=== SELECTED PASSAGE ===
I’ve been away in Lausanne, Switzerland, to follow a course on metadynamics. Metadynamics is a so called free energy method: it is an algorithm to get the free energy landscape of a system from a computer simulation of molecules. Without going into the details, in metadynamics you push your systemย  away from the structures it has already explored, more and more when time passes. So your molecules, instead of being trapped into doing always the same thing, explore all the space of conformation that they can get, and in return you also have the free energy of their conformations (that is, their real probability).

Since my Ph.D. I have always been fascinated by free energy landscapes (FEL). A FEL is a map of what a system can do, and with which probability. The higher the energy, the lower the probability: we can say that energy is what it is needed to make the improbable probable. It’s as simple and as deep as that. Once you get a FEL, you have the map of what will happen often, what will happen less, what will not happen at all. You can literally paint what the plausible routes between these states and therefore you also have a map not only of what your system can do, but how can go from doing one thing to another. You also can know where your system will do choices, and be forced to choose one path or another.

You know, there are two ways of doing science (two inextricably intertwined ways): one is vertical and the other one is horizontal. Vertical science is what classically is thought as science: it is digging deeper and deeper for explanation. It goes from one ring to the next towards a deeper (or higher) chain. The classical physicist is the essential vertical scientist.ย  Horizontal science doesn’t look for explanations: it describes and finds new data. It means harvesting information, classifying it, describing it, mapping it. It creates the territory where the vertical scientist will dig in. Taxonomists, people who sequence genomes, astronomers who map galaxies, they are horizontal scientists.

I am, inside, an horizontal scientist. I want histories, I want networks, I want maps. I want immense collections of data to put in order and to annotate. When I was a kid -I mean, a 7 years old kid- what fascinated me more of living things weren’t the habits of big predators or the colours of bugs: it was taxonomy. I was obsessed with classification. I looked hours and hours to the pages of my grandfather’s zoology books which dealt with that, taking note of the inconsistencies between them (why one book classifies all Orthopterans as a single order and another divides them in Ensiferans and Celiferans?) and struggling to understand why certain classifications were in the first place (why are Lagomorphs not rodents?). And phylogenetics and cladistics are simply orgasmic to me: to have in the classification a true map of relationships between living things, a tree that is also a story, is a shot of heroin to my brain (Why am I not a taxonomist? Good question for another story).

But then, creating a molecular model and simulating it, and getting its energy landscape, is as much as fascinating. It’s a small world you have complete control on. You can map it, you can know its histories, you can see what structures come in and classify them. It has a kind of Platonic existence: it is like a universe that unfolds under your computer screen. It’s like being a kid and knowing that secret place that you, and only you, know, and that you could spend endlessly time within. And that’s what fascinated me in Lausanne last week (along with fondue): practical tools to map an infinity of unseen worlds, to know what their histories will look like. To predict not a single future, but to know what the set of all possible futures will be.

Records from a data collection
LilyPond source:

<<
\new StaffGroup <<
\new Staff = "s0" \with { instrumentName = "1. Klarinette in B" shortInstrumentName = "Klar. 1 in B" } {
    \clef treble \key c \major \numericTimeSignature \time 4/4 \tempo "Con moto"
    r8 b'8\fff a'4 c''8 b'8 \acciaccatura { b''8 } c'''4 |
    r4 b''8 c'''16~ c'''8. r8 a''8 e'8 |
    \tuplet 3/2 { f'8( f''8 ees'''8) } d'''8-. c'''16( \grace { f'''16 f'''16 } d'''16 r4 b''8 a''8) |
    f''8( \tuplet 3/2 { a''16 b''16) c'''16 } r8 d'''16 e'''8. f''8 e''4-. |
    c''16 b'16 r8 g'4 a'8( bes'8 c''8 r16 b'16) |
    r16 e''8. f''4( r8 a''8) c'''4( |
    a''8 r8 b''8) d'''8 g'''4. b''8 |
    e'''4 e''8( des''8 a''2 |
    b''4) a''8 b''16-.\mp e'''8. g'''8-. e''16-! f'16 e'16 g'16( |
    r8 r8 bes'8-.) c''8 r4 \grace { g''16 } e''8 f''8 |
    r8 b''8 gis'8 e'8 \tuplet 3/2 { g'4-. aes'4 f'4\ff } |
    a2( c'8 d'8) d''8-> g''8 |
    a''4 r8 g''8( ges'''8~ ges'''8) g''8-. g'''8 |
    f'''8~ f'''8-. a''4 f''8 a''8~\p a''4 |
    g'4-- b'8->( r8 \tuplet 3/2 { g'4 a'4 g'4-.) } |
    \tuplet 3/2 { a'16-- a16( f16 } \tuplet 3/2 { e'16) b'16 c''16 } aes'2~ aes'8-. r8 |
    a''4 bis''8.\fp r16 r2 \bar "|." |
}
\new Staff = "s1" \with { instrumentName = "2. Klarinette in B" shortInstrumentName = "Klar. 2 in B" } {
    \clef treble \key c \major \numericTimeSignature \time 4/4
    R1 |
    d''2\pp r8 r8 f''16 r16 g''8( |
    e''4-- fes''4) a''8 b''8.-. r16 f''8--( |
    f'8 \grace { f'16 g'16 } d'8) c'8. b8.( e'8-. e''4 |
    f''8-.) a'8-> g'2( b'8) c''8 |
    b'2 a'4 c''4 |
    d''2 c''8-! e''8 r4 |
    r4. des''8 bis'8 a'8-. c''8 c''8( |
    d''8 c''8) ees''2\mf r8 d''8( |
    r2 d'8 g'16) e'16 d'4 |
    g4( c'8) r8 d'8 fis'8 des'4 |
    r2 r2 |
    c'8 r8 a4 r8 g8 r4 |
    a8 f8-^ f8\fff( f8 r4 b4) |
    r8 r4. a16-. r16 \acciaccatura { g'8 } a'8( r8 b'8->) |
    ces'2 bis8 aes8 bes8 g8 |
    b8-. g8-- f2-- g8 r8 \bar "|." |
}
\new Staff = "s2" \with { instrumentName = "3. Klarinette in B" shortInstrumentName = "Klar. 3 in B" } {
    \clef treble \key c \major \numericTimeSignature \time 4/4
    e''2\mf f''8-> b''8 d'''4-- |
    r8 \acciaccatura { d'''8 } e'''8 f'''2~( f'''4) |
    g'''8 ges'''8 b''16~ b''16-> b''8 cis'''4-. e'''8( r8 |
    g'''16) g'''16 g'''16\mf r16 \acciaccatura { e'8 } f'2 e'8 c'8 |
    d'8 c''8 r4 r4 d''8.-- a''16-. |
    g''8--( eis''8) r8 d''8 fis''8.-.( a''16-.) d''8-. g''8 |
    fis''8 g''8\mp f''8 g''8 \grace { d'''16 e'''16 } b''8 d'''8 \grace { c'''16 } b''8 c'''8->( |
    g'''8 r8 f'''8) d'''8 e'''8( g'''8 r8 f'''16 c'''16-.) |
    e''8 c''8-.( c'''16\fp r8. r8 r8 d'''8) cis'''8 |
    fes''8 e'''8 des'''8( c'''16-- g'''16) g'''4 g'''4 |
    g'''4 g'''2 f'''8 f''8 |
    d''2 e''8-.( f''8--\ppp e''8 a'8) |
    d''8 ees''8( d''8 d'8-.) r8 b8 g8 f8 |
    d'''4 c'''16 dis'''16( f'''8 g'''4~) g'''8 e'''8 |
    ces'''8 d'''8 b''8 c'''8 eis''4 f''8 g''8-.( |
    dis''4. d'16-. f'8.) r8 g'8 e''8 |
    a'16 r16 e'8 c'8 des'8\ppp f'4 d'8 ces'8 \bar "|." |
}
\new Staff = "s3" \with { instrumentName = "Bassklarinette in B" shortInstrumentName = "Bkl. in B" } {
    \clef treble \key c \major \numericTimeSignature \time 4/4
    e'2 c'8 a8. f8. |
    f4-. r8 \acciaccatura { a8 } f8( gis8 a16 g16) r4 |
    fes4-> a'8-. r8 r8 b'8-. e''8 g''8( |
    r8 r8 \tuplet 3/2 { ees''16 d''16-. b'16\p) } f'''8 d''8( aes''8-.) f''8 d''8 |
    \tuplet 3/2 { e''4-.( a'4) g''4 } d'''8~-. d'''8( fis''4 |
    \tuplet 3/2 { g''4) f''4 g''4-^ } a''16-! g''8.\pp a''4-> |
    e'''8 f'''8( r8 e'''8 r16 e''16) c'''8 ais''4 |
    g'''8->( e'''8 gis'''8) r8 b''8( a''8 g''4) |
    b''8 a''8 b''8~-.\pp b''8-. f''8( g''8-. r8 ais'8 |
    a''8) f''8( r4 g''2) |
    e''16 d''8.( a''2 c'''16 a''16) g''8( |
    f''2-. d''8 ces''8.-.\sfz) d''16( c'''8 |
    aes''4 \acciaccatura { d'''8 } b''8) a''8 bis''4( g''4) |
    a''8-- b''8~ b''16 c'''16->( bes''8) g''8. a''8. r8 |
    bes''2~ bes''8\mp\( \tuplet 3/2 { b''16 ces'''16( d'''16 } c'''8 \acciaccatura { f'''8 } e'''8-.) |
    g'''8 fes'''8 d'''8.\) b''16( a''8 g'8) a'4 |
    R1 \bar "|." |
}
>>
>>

=== WORK INSTRUCTIONS ===
Reproduce the part of the passage about metadynamics that starts at "I’ve been away" and ends at "their real probability).".

=== EXERCISE RESPONSE ===
I’ve been away in Lausanne, Switzerland, to follow a course on metadynamics. Metadynamics is a so called free energy method: it is an algorithm to get the free energy landscape of a system from a computer simulation of molecules. Without going into the details, in metadynamics you push your systemย  away from the structures it has already explored, more and more when time passes. So your molecules, instead of being trapped into doing always the same thing, explore all the space of conformation that they can get, and in return you also have the free energy of their conformations (that is, their real probability).